寧楚月搬起箱子往左邊房間走,除了堂屋,左右兩邊分別他和何笙兄弟睡。

“這個放哪兒?”他連打開箱子的心思都沒有,直接問何笙。

何笙從窗戶探出頭,瞧一眼箱子:“是衣服,放你那邊”。

寧楚月好笑,再過幾天,就不會分這麽清楚了。

直到入夜,他們才收拾完,何康別看年紀小,幫他們不少忙,累得趴在床上睡著了。

寧楚月翻出一床被子,心疼地給他蓋上。

“面煮好了,快來吃” 。

何笙端一大碗面條進來,招呼寧楚月吃晚飯。

寧楚月點頭,俯身喊何康:“阿康,起來吃飯”。

何笙催寧楚月先吃:“讓他睡,明早起來再吃”。

寧楚月的確也餓了,回到桌邊對著一大碗白水面狼吞虎咽。

吃完飯後,寧楚月在露天的竈臺旁坐下,就竈裏的微弱火星取暖,何笙點燃油燈,往竈裏加了幾根幹柴,一下子火就燒旺了。

他擰了帕子給寧楚月擦背,托之前的福,擦傷的藥膏存下不少。

褪下外衣,寧楚月的背展現在眼前,何笙有點無處下手。

上回的疤都還沒好,又添一片青紫,整個沒有一處完好的。

何笙眼睛發酸:“離了也好,往後咱們好好過自己的日子”。

寧楚月盯著竈坑,火焰灼在臉上,很熱,卻也不想移開,想看看到底能有多燙。

“嗯”。他很輕地回了一聲。

娘離世以後,他再也沒有從寧慧生那裏,或者別的任何地方,感受到親人的關心。

就這樣一路向前走,走出一片天,如果沒有遇到何笙,他現在又該怎麽樣呢。

內心深處甚至有個可怕的猜測,也許不是趙素芹下毒,而是他。

他搓搓臉,不敢深想,任由眼眶的刺疼沖破防線,揉了把眼睛:“早知道斷絕關系這麽容易,何必回雲峰折騰一遭”。
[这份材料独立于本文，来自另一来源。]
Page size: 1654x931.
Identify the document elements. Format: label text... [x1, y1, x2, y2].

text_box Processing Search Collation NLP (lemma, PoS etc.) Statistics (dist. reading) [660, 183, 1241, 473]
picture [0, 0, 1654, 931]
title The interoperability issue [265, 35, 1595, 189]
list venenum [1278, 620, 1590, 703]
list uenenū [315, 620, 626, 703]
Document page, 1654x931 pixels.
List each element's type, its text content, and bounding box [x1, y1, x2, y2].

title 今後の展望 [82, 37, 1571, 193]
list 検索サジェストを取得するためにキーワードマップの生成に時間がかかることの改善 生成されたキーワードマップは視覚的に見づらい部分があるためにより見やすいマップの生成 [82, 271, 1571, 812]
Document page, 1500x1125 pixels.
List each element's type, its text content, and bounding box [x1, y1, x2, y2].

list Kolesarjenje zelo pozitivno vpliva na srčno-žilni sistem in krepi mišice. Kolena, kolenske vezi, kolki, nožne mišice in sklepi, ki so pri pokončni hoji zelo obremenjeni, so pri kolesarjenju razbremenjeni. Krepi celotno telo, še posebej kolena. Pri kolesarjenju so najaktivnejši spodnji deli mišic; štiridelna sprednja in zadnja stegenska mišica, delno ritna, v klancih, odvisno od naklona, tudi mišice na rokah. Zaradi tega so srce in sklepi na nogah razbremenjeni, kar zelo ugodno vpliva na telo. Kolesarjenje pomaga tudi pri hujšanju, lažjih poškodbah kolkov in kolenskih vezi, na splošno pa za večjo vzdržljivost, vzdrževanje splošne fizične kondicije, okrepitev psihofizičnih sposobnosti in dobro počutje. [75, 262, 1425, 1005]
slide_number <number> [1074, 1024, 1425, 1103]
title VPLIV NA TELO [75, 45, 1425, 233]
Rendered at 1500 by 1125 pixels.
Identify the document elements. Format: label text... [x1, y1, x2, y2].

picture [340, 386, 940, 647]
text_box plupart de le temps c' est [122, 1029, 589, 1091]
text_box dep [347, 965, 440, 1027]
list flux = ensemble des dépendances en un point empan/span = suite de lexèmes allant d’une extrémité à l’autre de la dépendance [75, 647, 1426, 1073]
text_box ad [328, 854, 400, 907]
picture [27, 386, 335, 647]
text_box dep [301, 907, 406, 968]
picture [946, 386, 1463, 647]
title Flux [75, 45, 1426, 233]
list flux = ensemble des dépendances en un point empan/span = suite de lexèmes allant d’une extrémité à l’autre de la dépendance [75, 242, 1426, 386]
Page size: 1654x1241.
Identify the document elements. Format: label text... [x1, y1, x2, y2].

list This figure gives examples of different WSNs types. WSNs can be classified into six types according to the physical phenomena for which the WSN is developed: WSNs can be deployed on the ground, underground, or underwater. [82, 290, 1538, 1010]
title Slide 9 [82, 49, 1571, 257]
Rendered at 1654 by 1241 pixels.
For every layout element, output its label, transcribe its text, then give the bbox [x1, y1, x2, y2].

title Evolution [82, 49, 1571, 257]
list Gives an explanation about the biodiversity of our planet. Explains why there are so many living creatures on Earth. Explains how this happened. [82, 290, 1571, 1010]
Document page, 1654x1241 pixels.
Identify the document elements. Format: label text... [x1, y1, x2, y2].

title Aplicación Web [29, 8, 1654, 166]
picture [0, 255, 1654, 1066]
何笙食指在隆起的肉痕上輕輕擦拭,眨了眨眼,勉強笑道:“不回來,咱倆如何成婚?我看你就是不想與我光明正大在一起”。

寧楚月知他在開玩笑,故意說:“嗯,沒遇見我,你就該跟劉大夫過安生日子去”。

何笙收起藥膏,輕輕放下他的衣服,彈他後腦勺:“又開始了是吧?睡覺去”。

寧楚月順勢起身,伸懶腰道:“睡覺,睡一覺起來什麽都好了”。

兩人攙扶,慢慢走向左邊臥房。

回到床上,何笙依在外邊攬住寧楚月,手掌輕輕拍打他的胳膊,一下一下,像哄孩子似的。

寧楚月腦袋昏沈,感覺下一瞬就要陷入黑暗,還是強撐道:“明天……”。

何笙降低聲音:“睡起來再想明日的事,都來得及”。

寧楚月閉眼說:“都安排好了,陸續會有人送東西來,不過我寫的寧宅,咱們得去那兒守著”。

“我叫阿康去守,你就別操心了,好好睡覺”。

寧楚月這才放心沈入黑暗,慢慢來到了夢境之中。

“滾不滾回去讀書!”

十二歲的寧楚月跪在大門口,一張稚嫩的臉直面寧慧生一雙怒氣沖沖的眼睛。

“爹,我念了五年書,夠用了,也不想參加科舉考試,我想做自己的事!”

“沒得選,你是我寧慧生的兒子,除了讀書,要麽就滾”。

寧楚月抿住嘴唇,拼命想控制自己即將爆發的情緒,白小圓死的時候怎麽不把他一起帶著,讓他這樣活,還不如死掉。

“哎呀,老爺,滿壽被吵醒了,又要哭,你們小點聲”。

剛出月子的趙素芹裹著厚衣服走出來,一臉嫌棄地看著父子倆。

寧慧生正煩得很,聞言,一把拎起寧楚月,提溜著把他雙手捆死,纏繞幾圈,吊到一裏外的大樹上。

接著就是一頓劈裏啪啦地鞭子抽打。

鞭子染了血才肯停,叫寧楚月清醒地體會到什麽叫皮開肉綻,撕心裂肺的疼。

開始疼得受不了,暈過去後,又被叫醒,接著又是一頓猛抽,寧慧生好似把一輩子的力氣都用在他身上,讓他逐漸麻木。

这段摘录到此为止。